Many electronic circuits and components, deployed in the context of various applications, employ voltage-controlled oscillators (“VCOs”). A VCO circuit generates a reference output signal having a specific frequency, and the nominal operating frequency range of a practical VCO circuit is dictated by its design. In practice, manufacturing process variation may result in a measurable difference between the actual operating frequency and the nominal operating frequency of a VCO. The process variation can occur from wafer to wafer and over a single semiconductor wafer, where chips located near the edge of the wafer can have different operating characteristics than chips located near the center of the wafer. In some cases, the actual VCO operating frequency range may be out of specification for the particular application, thus resulting in scrapped chips and lower manufacturing yields.

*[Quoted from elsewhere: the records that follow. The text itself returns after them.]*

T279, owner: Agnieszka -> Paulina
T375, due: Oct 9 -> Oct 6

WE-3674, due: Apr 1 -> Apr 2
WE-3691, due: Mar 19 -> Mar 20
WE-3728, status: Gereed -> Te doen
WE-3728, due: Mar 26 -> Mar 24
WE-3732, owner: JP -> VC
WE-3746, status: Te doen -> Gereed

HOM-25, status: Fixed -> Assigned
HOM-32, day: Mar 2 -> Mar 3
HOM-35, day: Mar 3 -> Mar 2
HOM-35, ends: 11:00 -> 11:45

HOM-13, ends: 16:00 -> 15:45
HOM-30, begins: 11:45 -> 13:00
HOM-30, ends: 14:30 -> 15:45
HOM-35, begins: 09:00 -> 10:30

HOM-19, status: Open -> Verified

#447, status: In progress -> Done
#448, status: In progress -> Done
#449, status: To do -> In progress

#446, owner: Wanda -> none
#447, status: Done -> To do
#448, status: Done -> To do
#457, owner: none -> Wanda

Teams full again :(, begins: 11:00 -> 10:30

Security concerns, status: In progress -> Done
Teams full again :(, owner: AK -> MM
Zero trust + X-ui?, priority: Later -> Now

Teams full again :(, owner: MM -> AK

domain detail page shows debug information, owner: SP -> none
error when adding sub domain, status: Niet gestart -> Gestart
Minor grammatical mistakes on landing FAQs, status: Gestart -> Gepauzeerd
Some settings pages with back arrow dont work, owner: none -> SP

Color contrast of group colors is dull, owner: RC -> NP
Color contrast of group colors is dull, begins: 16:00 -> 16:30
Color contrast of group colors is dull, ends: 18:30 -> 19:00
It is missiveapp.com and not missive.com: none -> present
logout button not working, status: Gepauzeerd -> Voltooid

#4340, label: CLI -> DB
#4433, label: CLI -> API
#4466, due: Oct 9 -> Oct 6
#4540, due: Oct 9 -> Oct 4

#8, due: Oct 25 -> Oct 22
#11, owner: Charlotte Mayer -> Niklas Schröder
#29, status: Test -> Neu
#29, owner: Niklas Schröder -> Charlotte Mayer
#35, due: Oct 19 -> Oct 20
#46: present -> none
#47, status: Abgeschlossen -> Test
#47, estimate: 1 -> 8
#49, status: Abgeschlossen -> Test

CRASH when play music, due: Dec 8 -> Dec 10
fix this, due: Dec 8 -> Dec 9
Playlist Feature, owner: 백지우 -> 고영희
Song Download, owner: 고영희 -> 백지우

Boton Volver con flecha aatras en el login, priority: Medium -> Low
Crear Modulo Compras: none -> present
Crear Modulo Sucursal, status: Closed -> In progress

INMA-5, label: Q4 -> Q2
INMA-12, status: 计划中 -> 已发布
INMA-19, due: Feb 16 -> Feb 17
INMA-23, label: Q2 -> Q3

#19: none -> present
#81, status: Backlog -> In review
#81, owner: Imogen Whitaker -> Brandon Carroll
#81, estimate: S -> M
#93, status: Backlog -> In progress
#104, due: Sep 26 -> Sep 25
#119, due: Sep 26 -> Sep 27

Most circuits designed for network communication are configured to accommodate multi-standard and multi-rate data streams. These circuits utilize dual or multiple VCO circuits. In practical embodiments, all of the multiple VCO circuits remain active at all times, which inherently consumes a significant amount of power due to the need to reduce phase noise or jitter. Such operation results in a waste of power when only one VCO need be active at any given time.
Prior art applications may employ multiple “always active” VCO circuits having multiplexed output signals. Cross-coupling between the multiple VCO output signals can be problematic, especially for high frequency applications. Unwanted cross-coupling results in a noisy VCO output signal.
Accordingly, a need exists for a VCO structure that addresses the above shortcomings and disadvantages of the prior art.